I believe that Capital Gains is applicable to nearly all other investments but not to property. Please correct me if I am wrong.

Sunday, July 30, 2006 06:51PM Report Comment

5. sirgoogle said...

When I say "Property" I mean primary residence as well as other properties.

Sunday, July 30, 2006 06:52PM Report Comment

6. sirgoogle said...

And in the Netherlands it is the buyer who pays the entire 12%. This is quite a disincentive to speculate. Even when prices were rising fairly steeply (for The Netherlands) in 2001-2003 it was estimated that it was a minimum of 3 years that the property had to be hung onto before someone could clear their costs. Consequently due to the high transaction costs the market here will stagnate rather than crash.

Sunday, July 30, 2006 07:06PM Report Comment

7. Bryan said...

Look on the BBC web site, they are looking for stories from people who cannot raise enough money to buy a house

Sunday, July 30, 2006 07:44PM Report Comment

8. indiablue19 said...

Sir G,

Maybe speculation relies more on the mentality of the culture rather than simple mathematics. For instance, a taxation system such a you are describing already exists in the States. The estate agent's fee alone will be around 7% of the sale price. Other costs for recording, deed and title search, banking points to acquire a mortgage [another 1 to 4%], or similar assumption fees for an existing mortgage, add up to a package often exceeding your 12% estimate of a psychological or practical deterrent in the Netherlands.

And then, of course, there's capital gains tax. In the US, you may have an exemption once in your taxable lifetime -- but of the capital gains on a primary residence only. You must have owned the home more than three years, and it must be primary. Capital gains otherwise may figure in the 30 to 50 percent bracket depending on length of ownership, your ordinary taxable income, and whether the property was a first residence or for investment. The prudent own a first residence, get it paid for at some stage, and claim their onetime exemption for what they believe will be the highest sales profit they are likely to realize in their lifetime when they downsize for retirement. Everybody else does exactly what you've been witnessing here in Britain with no or low equity, and property speculations that would curl the hair.
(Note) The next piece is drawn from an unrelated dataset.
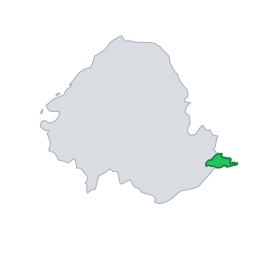 location of Ta Veaeng, Rôtânôkiri, Cambodia, rotated 62°
{"feature_id": "14789045B64125639781639", "entity_name": "Ta Veaeng", "entity_type": "district", "adm_level": 2, "iso_a3": "KHM", "parent_name": "Cambodia", "parent_adm1": "Rôtânôkiri", "projection": "natural_earth1", "projection_center": [107.276, 14.308], "detail": "fine", "context": "in_parent", "style": "filled", "palette": "green", "viewbox_px": 256, "rotation_deg": 62, "n_neighbors": 0, "source": "geoboundaries", "source_scale": "gbopen_adm2", "svg_char_len": 6446}
<svg xmlns="http://www.w3.org/2000/svg" viewBox="0 0 256 256"><g transform="rotate(62 128 128)"><path d="M210.0,47.5L210.5,49.6L209.2,53.5L207.7,57.0L205.0,60.1L204.9,62.4L204.0,69.2L204.3,71.4L205.0,73.2L205.8,74.2L208.2,80.9L210.3,86.9L212.4,91.9L212.8,95.0L210.8,103.0L208.6,110.3L208.8,114.0L209.8,117.6L210.8,122.5L211.2,128.7L210.6,132.8L209.6,135.3L207.7,137.9L206.0,139.2L203.9,137.0L202.3,136.9L200.1,137.6L198.4,138.6L195.0,142.4L191.1,146.1L185.8,147.0L183.7,149.7L181.5,150.1L177.2,150.2L174.5,150.9L174.6,152.3L174.4,158.8L174.4,160.3L174.0,160.7L172.1,160.9L168.9,159.9L164.5,158.3L161.4,158.0L159.8,160.9L158.8,162.0L157.6,162.1L156.4,162.6L156.0,163.9L155.9,165.5L156.5,168.2L156.7,172.5L156.5,175.4L157.7,177.3L164.4,183.5L166.3,185.1L166.6,186.0L165.4,189.4L166.4,194.1L164.3,194.0L160.8,192.0L159.2,190.7L157.1,191.7L156.4,191.6L155.1,189.2L153.3,186.8L151.4,186.7L147.5,187.6L143.5,188.3L142.0,188.3L141.4,188.7L139.1,192.2L138.1,191.6L134.1,190.3L130.4,189.8L129.7,190.7L130.1,193.6L130.9,196.4L130.5,197.6L128.4,199.1L125.8,201.8L124.1,203.9L123.0,204.4L119.0,204.3L114.9,204.6L113.3,206.6L111.8,208.1L110.5,208.5L105.2,203.6L94.8,201.9L93.6,199.8L92.6,199.4L91.6,202.2L85.9,204.8L83.5,203.2L81.7,201.3L82.0,198.9L83.7,196.9L86.5,195.5L87.9,190.6L85.7,184.2L83.8,182.4L81.8,180.9L79.7,183.3L77.9,187.3L76.0,189.4L73.4,189.8L69.6,189.7L68.1,183.7L67.6,178.5L68.2,172.7L68.8,169.2L65.1,164.4L64.9,159.8L63.1,157.4L62.6,158.6L62.6,160.0L62.1,159.0L56.4,145.6L55.4,139.4L56.4,134.6L57.0,133.0L55.4,130.5L53.0,127.6L48.8,123.8L48.6,117.9L47.7,110.9L46.4,108.5L44.6,104.2L43.5,100.6L43.2,91.2L43.8,90.4L46.7,90.2L50.5,89.5L51.1,88.0L50.5,86.7L52.9,84.6L56.4,79.9L59.1,75.0L61.1,71.9L62.3,68.8L66.2,64.5L71.6,61.5L75.2,60.8L79.1,59.7L82.7,58.3L84.4,58.1L89.0,59.9L91.4,60.4L94.0,60.3L96.7,60.5L99.0,60.3L104.5,59.1L110.4,60.1L115.7,59.3L122.2,57.9L125.4,58.8L128.3,60.2L128.7,63.1L129.4,64.4L130.3,65.4L131.6,65.4L133.3,63.4L134.7,61.3L135.1,61.0L135.2,62.0L135.9,64.2L137.1,66.4L138.4,67.9L140.5,69.8L141.8,69.9L146.3,68.1L153.0,70.8L153.7,72.1L155.9,74.8L158.2,76.8L163.4,76.9L165.3,72.1L164.4,69.2L161.4,64.1L160.6,61.1L161.6,60.5L166.6,60.0L167.4,59.4L168.5,56.1L169.9,56.5L172.7,56.9L175.6,54.6L177.4,52.3L178.3,53.3L179.4,55.0L180.5,56.0L182.6,57.4L185.0,59.4L186.4,61.4L187.6,62.1L190.6,61.6L191.4,61.7L193.1,59.3L194.3,58.0L195.4,58.3L196.9,58.3L200.0,55.3L201.8,52.5L202.7,51.7L205.5,53.1L206.6,52.8L208.3,49.0L210.0,47.5ZM66.1,175.8L65.6,176.1L65.0,176.1L64.5,175.6L64.5,173.4L64.9,172.1L65.9,171.8L66.1,175.8ZM74.8,197.0L73.7,198.4L71.8,195.5L71.8,194.6L74.8,197.0Z" fill="#d9dde1" stroke="#a8b0b8" stroke-width="1"/><path d="M204.3,69.0L204.4,68.8L204.5,68.6L204.7,68.3L204.7,68.2L204.9,68.0L205.0,67.8L204.8,67.6L205.2,67.2L205.4,67.2L205.5,67.0L205.6,66.9L205.6,66.7L205.7,66.4L205.8,66.2L206.0,66.1L206.1,65.8L206.1,65.5L206.4,65.1L206.2,64.6L206.3,64.4L206.4,64.2L206.5,64.0L206.5,63.8L206.4,63.7L206.5,63.5L206.4,63.4L206.4,63.2L206.4,62.7L206.2,62.6L206.1,62.4L206.1,62.2L205.9,62.1L205.9,61.8L205.9,61.6L206.1,61.5L206.2,61.1L206.4,60.9L206.5,60.6L206.4,60.3L206.6,60.4L207.1,59.8L207.3,59.6L207.5,59.6L207.4,59.5L207.5,59.4L207.5,59.2L207.7,58.8L207.8,58.2L207.8,58.3L208.0,58.5L208.3,58.8L208.6,58.6L208.8,58.8L208.9,58.7L209.0,58.7L209.1,58.4L209.1,58.2L209.0,57.9L209.2,57.6L209.3,57.6L209.4,57.1L209.5,57.0L209.6,56.8L209.4,56.6L209.5,56.3L209.6,55.7L209.7,55.3L209.8,55.3L209.8,55.1L209.7,55.1L209.6,54.9L209.9,54.8L210.0,54.5L210.1,54.3L210.1,54.1L210.2,53.9L210.3,53.8L210.2,53.6L210.4,53.4L210.4,53.2L210.2,52.9L210.1,52.7L210.1,52.4L210.1,52.2L209.9,52.0L209.9,51.9L210.1,51.9L210.1,51.7L210.3,51.5L210.5,51.5L210.6,51.3L210.8,51.2L210.8,50.8L211.0,50.8L211.1,50.7L211.3,50.6L211.2,50.5L211.3,50.4L211.2,50.1L211.1,49.9L211.0,49.5L210.9,49.3L210.9,49.2L211.0,49.2L211.1,48.9L211.0,48.5L211.2,48.3L211.2,48.2L210.9,48.2L210.6,48.1L210.4,48.2L210.3,48.3L210.2,48.4L210.2,48.5L210.2,49.1L210.0,49.6L209.7,49.8L209.6,50.0L209.4,50.0L209.3,50.4L209.2,50.4L209.1,50.6L208.9,50.5L208.7,50.5L208.4,50.6L208.3,50.8L208.2,50.9L208.2,51.1L208.3,51.5L208.3,51.8L208.2,51.8L207.9,51.9L207.8,52.0L208.0,52.3L207.9,52.7L208.0,52.8L207.9,52.9L207.9,53.0L207.7,53.3L207.8,53.5L207.7,53.6L207.8,53.8L207.7,54.1L207.4,54.3L207.1,54.1L206.9,54.1L206.7,53.9L206.4,53.8L206.0,53.6L205.9,53.7L205.7,53.8L205.7,53.6L205.4,53.7L205.2,53.5L205.2,53.4L205.0,53.1L205.0,52.9L205.0,52.7L204.9,52.6L204.7,52.4L204.4,52.3L204.4,52.2L204.2,52.1L203.9,51.7L203.5,51.9L203.4,51.8L202.9,51.9L202.8,52.0L202.7,52.2L202.6,52.4L202.6,52.5L202.4,52.5L202.4,52.8L202.5,53.0L202.4,53.1L202.4,53.4L202.2,53.6L201.8,53.5L201.7,53.6L201.7,53.8L201.6,54.1L201.5,54.4L201.5,54.5L201.5,54.8L201.5,55.2L201.6,55.3L201.6,55.5L201.3,55.7L201.3,55.8L201.1,55.9L201.0,56.0L200.8,55.9L200.7,55.7L200.5,55.9L200.4,55.8L200.4,55.6L200.0,55.6L200.0,55.8L199.9,55.8L199.9,56.0L199.7,56.5L199.7,57.0L199.6,57.3L199.4,57.5L199.2,57.6L199.0,58.0L198.9,58.1L198.6,58.3L198.4,58.1L198.2,58.1L198.0,58.4L197.9,58.4L197.7,58.4L197.6,58.7L197.4,58.7L197.4,58.8L197.2,59.0L196.9,59.2L196.6,59.2L196.4,59.2L196.2,59.1L196.0,58.9L195.9,58.8L195.8,58.7L195.8,58.4L195.9,58.1L195.7,57.9L195.4,57.5L195.1,57.5L194.9,57.2L194.7,57.1L194.5,57.3L194.7,57.5L194.7,57.8L194.8,58.0L194.8,58.3L194.7,58.4L194.5,58.5L194.5,58.4L194.5,58.5L194.4,58.7L194.2,58.8L194.1,59.0L193.9,59.0L193.8,59.3L193.6,59.5L193.5,60.0L193.4,60.0L193.2,60.6L193.1,60.9L193.0,61.1L193.1,61.5L193.1,61.8L193.0,62.0L193.0,62.3L193.0,62.6L193.0,62.8L193.0,63.0L193.1,63.4L193.2,63.7L193.4,63.8L193.6,63.9L193.5,64.2L193.6,64.6L193.7,65.7L194.0,66.0L194.1,66.3L194.3,66.3L194.4,66.5L194.2,67.0L194.3,67.4L194.3,67.6L194.4,67.8L194.5,67.9L194.6,68.0L194.9,68.2L195.0,68.2L195.0,68.5L195.2,68.4L195.3,68.6L195.2,68.6L195.3,68.9L195.2,68.9L195.2,69.0L195.0,69.3L195.2,69.5L195.4,69.6L195.5,69.7L195.4,69.9L195.5,70.0L195.4,70.3L195.3,70.5L195.1,70.4L194.9,70.5L194.3,71.7L194.3,72.0L194.2,72.3L194.5,72.9L194.6,73.1L194.7,73.4L194.8,73.7L195.1,74.2L195.4,74.8L195.7,75.8L195.8,76.0L196.1,76.3L196.2,76.2L196.4,76.3L196.6,76.2L197.0,76.3L198.0,76.6L198.5,76.8L198.6,76.6L198.4,76.5L198.3,76.4L198.4,76.2L198.4,75.9L198.5,75.8L198.5,75.6L198.5,75.3L198.6,75.2L198.7,74.9L198.7,74.6L198.7,74.2L199.3,73.9L200.1,73.1L200.8,72.3L201.0,72.0L201.2,71.6L201.3,71.6L201.3,71.4L201.7,71.1L202.2,70.2L202.8,69.3L203.5,68.9L203.7,69.0L203.9,69.0L204.3,69.0Z" fill="#22c55e" stroke="#15803d" stroke-width="1.5"/></g></svg>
This legal structure doesn't seem to have discouraged boom and bust, as we are noticing in the headlines today. Those who perceive themselves to have vast paper wealth at their disposal seem to consider these liabilities a mere cost of doing business. They pay the penalties, collect the profits and move on. They also don't seem shy of leveraging one acquisition from the speculative proceeds of another either, with all ending in a shambles when cheap mortgages evaporate.